[Records from a dataset]
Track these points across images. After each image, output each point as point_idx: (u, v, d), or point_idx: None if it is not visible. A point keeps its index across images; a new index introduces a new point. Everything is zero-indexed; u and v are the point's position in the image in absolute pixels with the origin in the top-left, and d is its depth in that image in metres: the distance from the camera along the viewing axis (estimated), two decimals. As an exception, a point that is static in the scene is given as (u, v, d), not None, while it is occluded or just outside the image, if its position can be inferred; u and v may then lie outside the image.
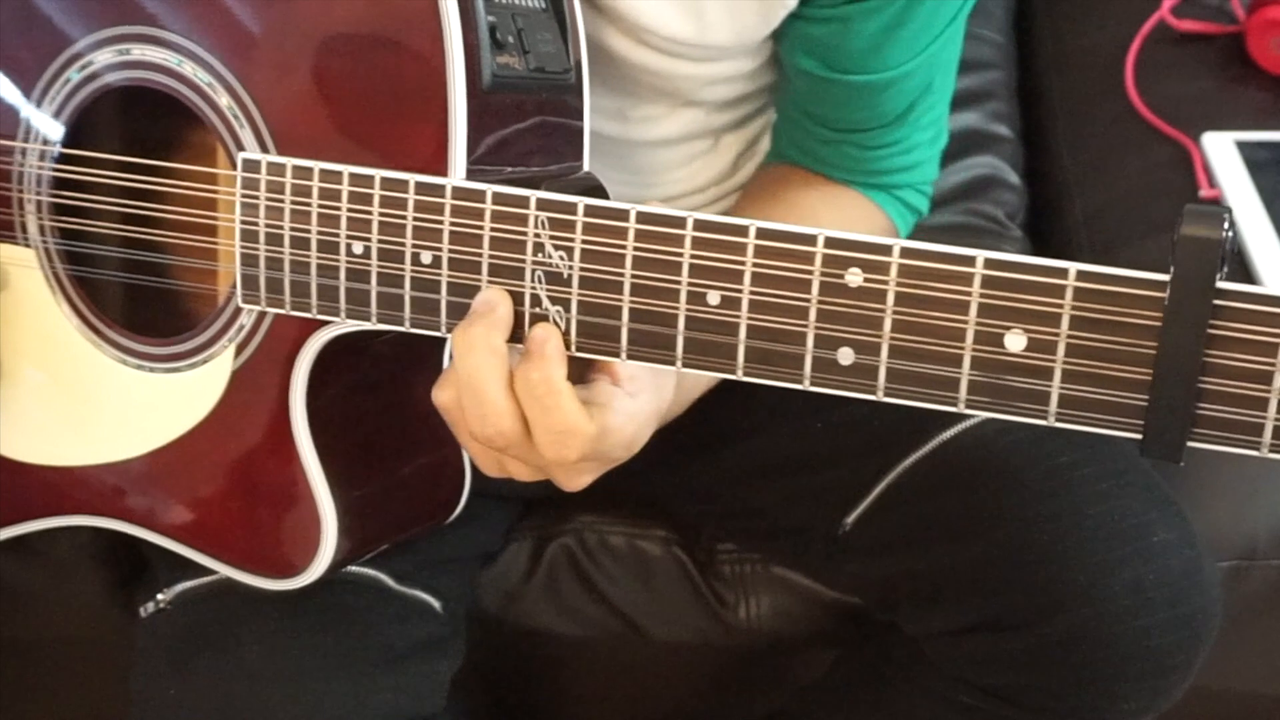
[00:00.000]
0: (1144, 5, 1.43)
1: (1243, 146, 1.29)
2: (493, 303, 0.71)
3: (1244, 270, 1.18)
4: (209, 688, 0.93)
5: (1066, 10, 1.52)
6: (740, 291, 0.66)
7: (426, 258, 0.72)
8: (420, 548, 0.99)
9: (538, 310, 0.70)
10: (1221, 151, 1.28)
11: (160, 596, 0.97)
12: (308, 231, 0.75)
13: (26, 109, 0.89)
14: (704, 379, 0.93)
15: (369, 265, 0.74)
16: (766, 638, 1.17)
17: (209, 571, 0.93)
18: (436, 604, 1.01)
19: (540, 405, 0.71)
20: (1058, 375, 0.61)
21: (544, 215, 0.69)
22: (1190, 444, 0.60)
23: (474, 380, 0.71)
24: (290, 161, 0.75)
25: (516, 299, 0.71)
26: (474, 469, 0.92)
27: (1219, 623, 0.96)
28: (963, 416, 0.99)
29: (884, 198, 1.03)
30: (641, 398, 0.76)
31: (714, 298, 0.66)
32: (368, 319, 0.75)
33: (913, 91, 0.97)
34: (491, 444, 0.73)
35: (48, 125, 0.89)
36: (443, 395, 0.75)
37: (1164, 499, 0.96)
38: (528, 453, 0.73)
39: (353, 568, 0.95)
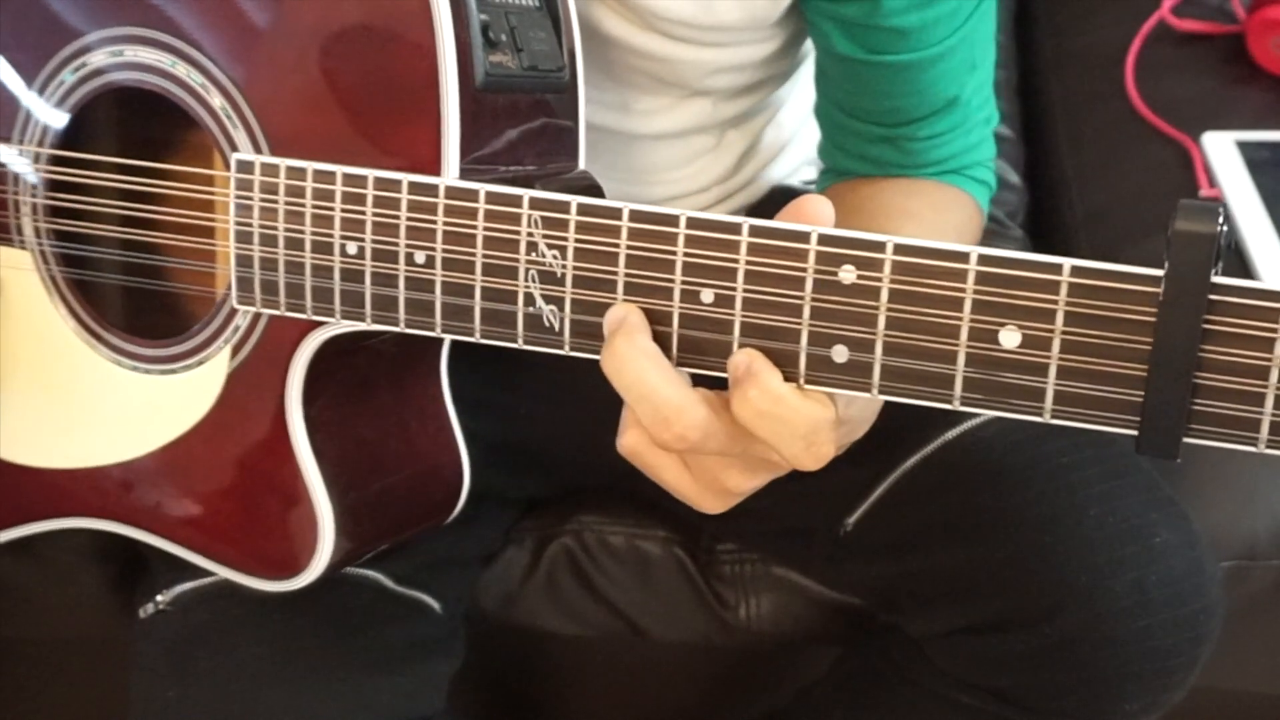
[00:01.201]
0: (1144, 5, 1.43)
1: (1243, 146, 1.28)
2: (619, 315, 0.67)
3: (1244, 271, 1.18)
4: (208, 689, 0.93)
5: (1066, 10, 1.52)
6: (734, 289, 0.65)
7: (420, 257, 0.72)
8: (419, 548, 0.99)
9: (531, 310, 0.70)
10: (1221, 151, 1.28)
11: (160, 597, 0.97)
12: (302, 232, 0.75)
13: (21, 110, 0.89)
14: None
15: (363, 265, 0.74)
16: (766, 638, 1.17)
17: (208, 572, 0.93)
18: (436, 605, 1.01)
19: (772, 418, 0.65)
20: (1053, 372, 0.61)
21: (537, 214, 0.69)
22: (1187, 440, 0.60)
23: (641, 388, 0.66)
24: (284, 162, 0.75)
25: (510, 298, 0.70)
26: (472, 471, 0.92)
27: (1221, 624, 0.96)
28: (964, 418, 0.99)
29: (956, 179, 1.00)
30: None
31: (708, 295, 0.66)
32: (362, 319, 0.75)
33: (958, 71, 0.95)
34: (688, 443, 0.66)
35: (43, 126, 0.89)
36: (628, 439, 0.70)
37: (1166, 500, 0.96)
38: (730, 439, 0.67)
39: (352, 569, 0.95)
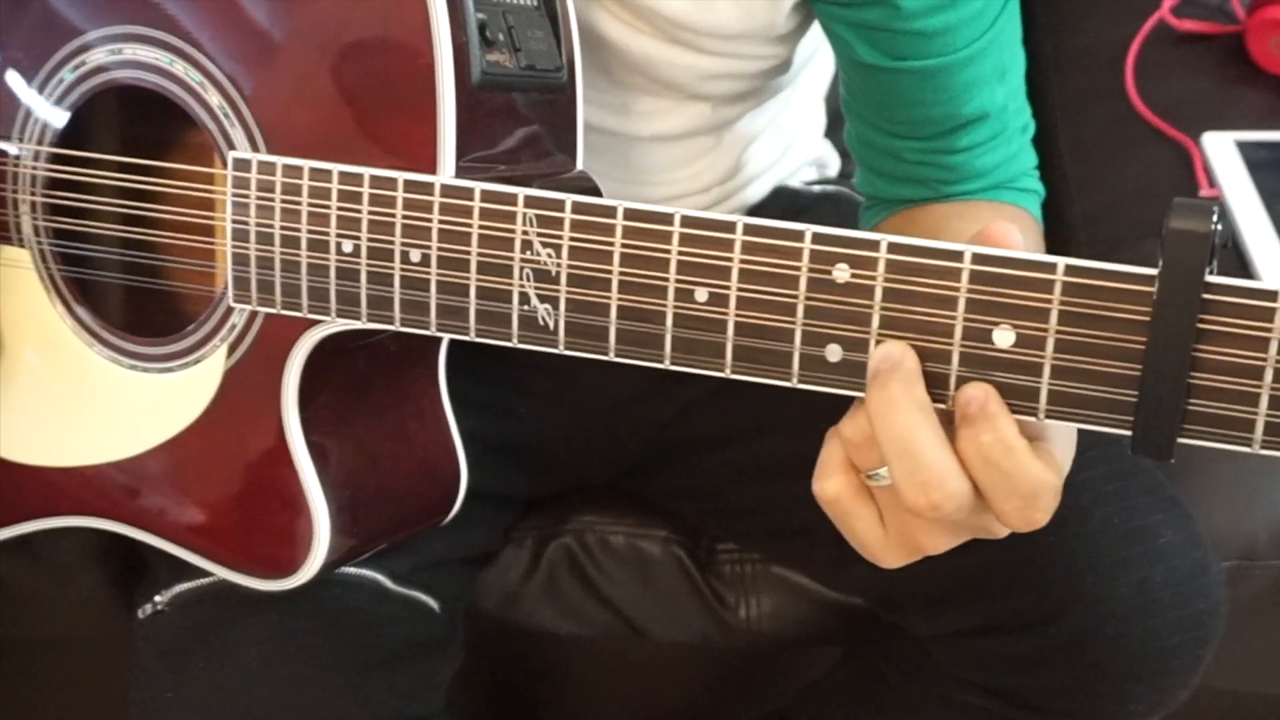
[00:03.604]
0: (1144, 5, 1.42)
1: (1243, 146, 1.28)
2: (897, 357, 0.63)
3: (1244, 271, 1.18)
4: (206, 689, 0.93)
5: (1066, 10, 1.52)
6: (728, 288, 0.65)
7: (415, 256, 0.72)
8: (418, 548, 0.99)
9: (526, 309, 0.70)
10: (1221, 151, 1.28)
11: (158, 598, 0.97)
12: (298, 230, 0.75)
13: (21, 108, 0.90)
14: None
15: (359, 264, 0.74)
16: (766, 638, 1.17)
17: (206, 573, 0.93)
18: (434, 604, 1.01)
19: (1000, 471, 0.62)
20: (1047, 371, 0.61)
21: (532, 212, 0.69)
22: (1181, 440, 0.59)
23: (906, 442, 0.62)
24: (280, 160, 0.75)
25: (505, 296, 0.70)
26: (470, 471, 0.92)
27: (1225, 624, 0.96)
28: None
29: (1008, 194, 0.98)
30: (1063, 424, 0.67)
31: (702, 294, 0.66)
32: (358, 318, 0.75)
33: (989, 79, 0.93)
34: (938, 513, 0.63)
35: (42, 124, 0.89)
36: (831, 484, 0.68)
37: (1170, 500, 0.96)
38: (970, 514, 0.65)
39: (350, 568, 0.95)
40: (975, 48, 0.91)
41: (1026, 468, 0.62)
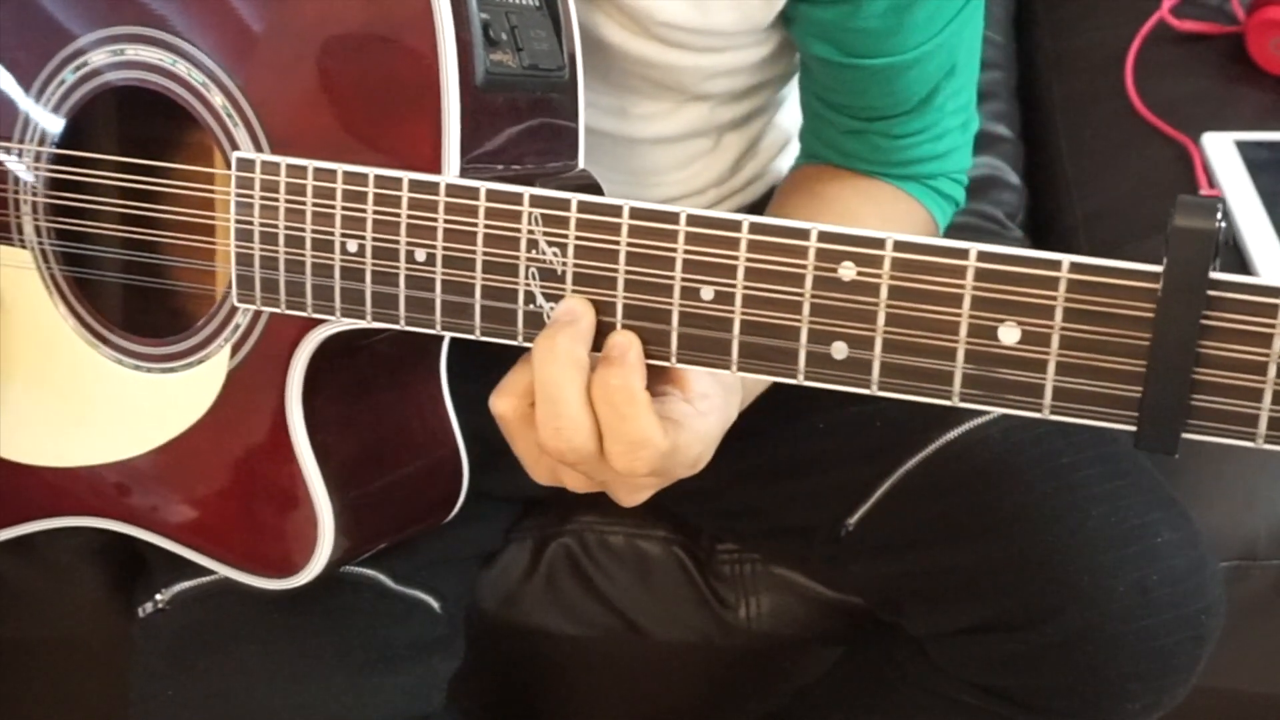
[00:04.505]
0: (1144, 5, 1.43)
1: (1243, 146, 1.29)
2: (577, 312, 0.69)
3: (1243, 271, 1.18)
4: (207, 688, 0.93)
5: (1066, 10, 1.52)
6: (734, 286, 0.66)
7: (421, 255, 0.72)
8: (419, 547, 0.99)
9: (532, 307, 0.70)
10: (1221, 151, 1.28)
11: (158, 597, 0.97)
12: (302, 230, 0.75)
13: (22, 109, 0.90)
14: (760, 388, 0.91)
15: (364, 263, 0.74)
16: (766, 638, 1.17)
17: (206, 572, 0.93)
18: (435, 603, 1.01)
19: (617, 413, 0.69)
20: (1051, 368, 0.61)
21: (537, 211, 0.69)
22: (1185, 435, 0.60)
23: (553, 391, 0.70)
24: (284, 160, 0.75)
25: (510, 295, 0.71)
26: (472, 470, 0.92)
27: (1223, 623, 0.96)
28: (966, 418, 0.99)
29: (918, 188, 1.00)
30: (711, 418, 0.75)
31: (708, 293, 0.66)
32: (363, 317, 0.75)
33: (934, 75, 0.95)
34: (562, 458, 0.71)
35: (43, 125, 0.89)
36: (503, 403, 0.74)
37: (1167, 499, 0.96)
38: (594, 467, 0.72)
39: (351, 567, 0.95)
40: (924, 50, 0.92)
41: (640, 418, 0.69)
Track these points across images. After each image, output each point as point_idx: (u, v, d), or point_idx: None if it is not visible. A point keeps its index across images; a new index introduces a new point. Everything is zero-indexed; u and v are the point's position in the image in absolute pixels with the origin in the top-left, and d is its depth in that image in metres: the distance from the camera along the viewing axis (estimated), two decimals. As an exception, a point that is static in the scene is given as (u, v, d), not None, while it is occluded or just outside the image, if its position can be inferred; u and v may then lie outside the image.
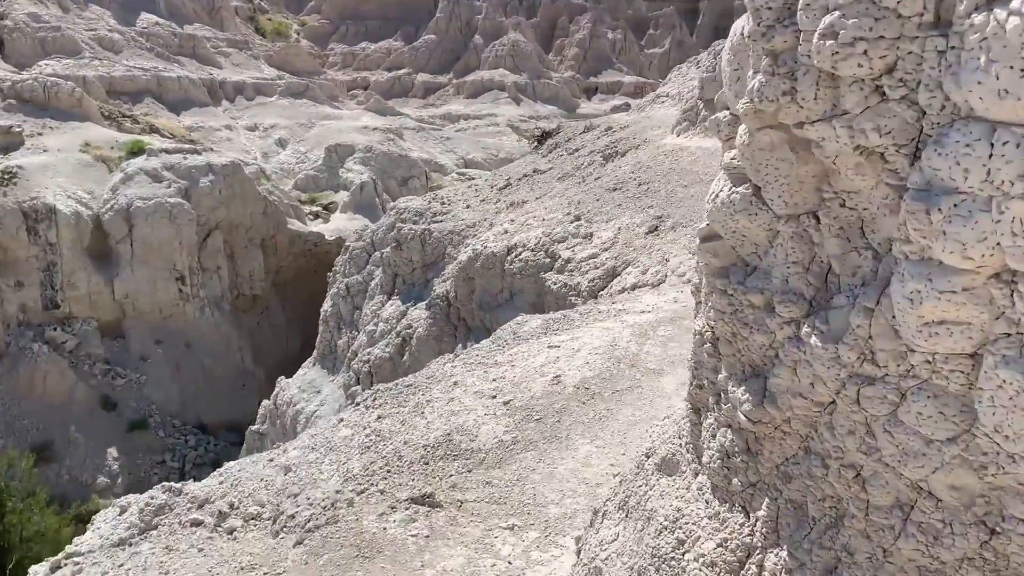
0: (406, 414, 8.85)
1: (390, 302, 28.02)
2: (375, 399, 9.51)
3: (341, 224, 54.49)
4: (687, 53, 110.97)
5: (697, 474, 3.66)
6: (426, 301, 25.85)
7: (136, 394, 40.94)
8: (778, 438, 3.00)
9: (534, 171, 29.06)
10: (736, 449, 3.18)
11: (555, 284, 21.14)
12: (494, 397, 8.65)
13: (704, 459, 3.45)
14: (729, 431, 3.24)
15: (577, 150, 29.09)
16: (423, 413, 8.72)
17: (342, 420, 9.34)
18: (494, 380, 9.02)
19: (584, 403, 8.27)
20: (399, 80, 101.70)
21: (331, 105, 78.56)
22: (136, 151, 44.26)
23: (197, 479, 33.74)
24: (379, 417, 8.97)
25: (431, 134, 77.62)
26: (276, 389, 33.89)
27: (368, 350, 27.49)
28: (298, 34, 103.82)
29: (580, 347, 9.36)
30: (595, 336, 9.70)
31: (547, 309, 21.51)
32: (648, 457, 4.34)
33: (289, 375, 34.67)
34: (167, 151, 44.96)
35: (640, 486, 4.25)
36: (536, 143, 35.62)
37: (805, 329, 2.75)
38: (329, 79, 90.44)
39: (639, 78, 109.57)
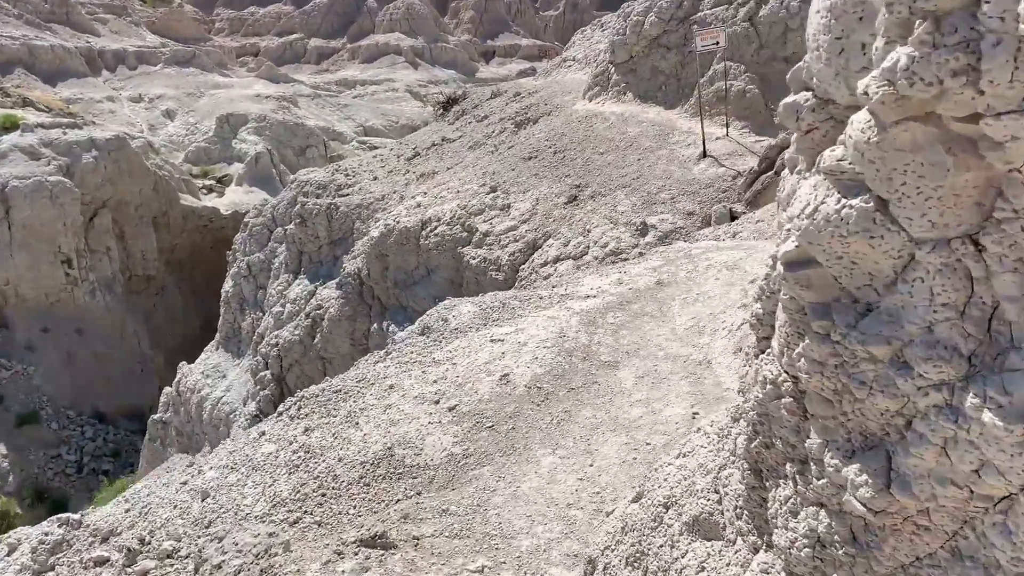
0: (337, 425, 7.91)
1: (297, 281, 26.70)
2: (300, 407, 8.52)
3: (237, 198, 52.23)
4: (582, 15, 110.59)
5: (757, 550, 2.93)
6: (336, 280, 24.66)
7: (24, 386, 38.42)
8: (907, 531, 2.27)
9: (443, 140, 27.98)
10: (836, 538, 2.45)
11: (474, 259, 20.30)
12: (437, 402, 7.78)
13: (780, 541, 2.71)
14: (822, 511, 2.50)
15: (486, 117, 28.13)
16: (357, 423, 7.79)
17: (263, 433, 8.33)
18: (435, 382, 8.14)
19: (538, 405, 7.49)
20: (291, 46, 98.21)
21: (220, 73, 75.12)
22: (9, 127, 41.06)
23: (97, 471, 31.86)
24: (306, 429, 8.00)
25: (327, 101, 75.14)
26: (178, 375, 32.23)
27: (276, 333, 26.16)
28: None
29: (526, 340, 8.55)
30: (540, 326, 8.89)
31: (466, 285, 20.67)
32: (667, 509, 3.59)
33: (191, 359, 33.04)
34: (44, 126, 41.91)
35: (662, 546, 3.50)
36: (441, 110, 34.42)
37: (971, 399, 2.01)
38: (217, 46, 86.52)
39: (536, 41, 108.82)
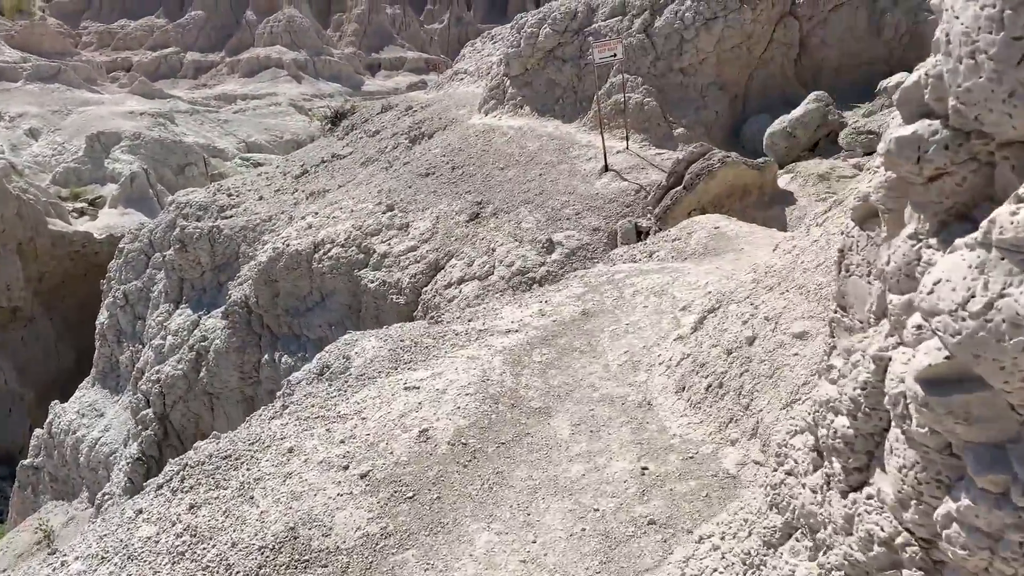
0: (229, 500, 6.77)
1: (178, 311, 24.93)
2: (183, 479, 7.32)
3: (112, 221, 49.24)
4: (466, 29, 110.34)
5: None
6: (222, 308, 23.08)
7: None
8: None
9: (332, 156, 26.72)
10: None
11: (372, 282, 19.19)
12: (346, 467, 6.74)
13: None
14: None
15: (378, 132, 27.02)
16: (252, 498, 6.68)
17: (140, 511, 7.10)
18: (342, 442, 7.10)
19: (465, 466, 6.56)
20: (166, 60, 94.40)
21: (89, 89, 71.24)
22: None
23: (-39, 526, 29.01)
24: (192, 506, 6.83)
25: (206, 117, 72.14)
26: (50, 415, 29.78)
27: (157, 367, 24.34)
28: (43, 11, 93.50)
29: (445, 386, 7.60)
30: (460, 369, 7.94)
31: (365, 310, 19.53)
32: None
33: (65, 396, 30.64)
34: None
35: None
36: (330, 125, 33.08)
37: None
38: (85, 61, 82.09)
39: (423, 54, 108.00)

• **Description of the task**: Only the lines above from the line with "33: (289, 375, 34.67)" to the line with "38: (329, 79, 90.44)", those two lines included, should be reproduced exactly.

• **Answer area**:
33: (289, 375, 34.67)
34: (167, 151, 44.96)
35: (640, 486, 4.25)
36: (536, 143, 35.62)
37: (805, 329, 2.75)
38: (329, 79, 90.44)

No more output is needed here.